Government never considered or factored into the equation the expensive advances in medical technology and pharmaceuticals creations. How could it? It didn't exists. Today we have come to expect health care "professionals" to provide us with standard treatments: MRI/CT/EEG/EKG, prescriptions, etc. In fact, we feel underserved by doctors when we walk out their office after a cursory looks in our ears, mouth, and a few thumps or chest and knees.

What will be the next major improvement? I don't know. But let us suppose it is something like an ultra expensive, individualized genetic mapping or an extensive DNA splicing and regneration to correct our deficiencies. Let's assume that these future extraordinarily expensive tests cost hundreds of thousands of dollars and become the next major advance to drastically improve the quality our our health. The clambor will be for government to provide these tests to all the American's who cannot afford it . . . because, after all, every person's entitled and their health is sacrosanct. What then? Hasn't government taken a step on the slippery slope by paying for the expensive technological and pharamaceutical advances that happened AFTER the implementation of Medicare entitlements?

┄┄┄┄┄┄

* Directions
a) Copy the stretch of the health care costs passage from "Government never considered" through "chest and knees.", word for word.
b) In the health care costs passage, what does the writer suppose the future extraordinarily expensive tests will cost?
c) Write what comes next in the passage on government and rising health care costs, picking up after its final sentence.

┄┄┄┄┄┄

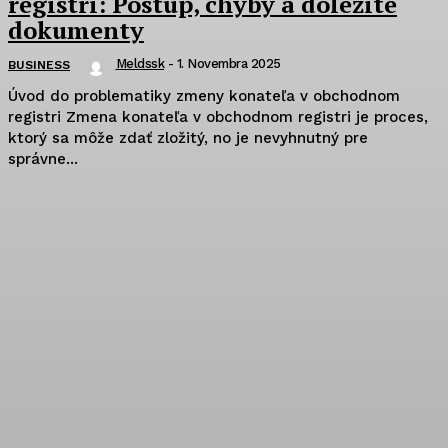
registri: Postup, chyby a dôležité
dokumenty
Meldssk
-
1. Novembra 2025
BUSINESS
Úvod do problematiky zmeny konateľa v obchodnom
registri Zmena konateľa v obchodnom registri je proces,
ktorý sa môže zdať zložitý, no je nevyhnutný pre
správne...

┄┄┄┄┄┄

* Responses for each task
a)
Government never considered or factored into the equation the expensive advances in medical technology and pharmaceuticals creations. How could it? It didn't exists. Today we have come to expect health care "professionals" to provide us with standard treatments: MRI/CT/EEG/EKG, prescriptions, etc. In fact, we feel underserved by doctors when we walk out their office after a cursory looks in our ears, mouth, and a few thumps or chest and knees.

b) Hundreds of thousands of dollars.

c)
Dr. Wallace provides some good prescriptions. But, I disagree in his assessment that the solution prescription to the problem of government failure is, more government intervention, regulation, and control!?

Really? That's like a guy with a broken leg complaining about pain and the solution is a prescription filled with pain killers. The guy still has the original problem . . . a broken leg. But know the patient is hooked on pain killers, sleeps most of the day, and lost his job and now entirely depends on government for everything.

The doctor started to make sense when he asserts that going to a health care professional doesn't make one healthy. That there are some factors beyond a doctors capacity to treat and other factors that are a patient's responsibility to address. But to assume that the solution is more government . . . perhaps we should get a second opinion on that score.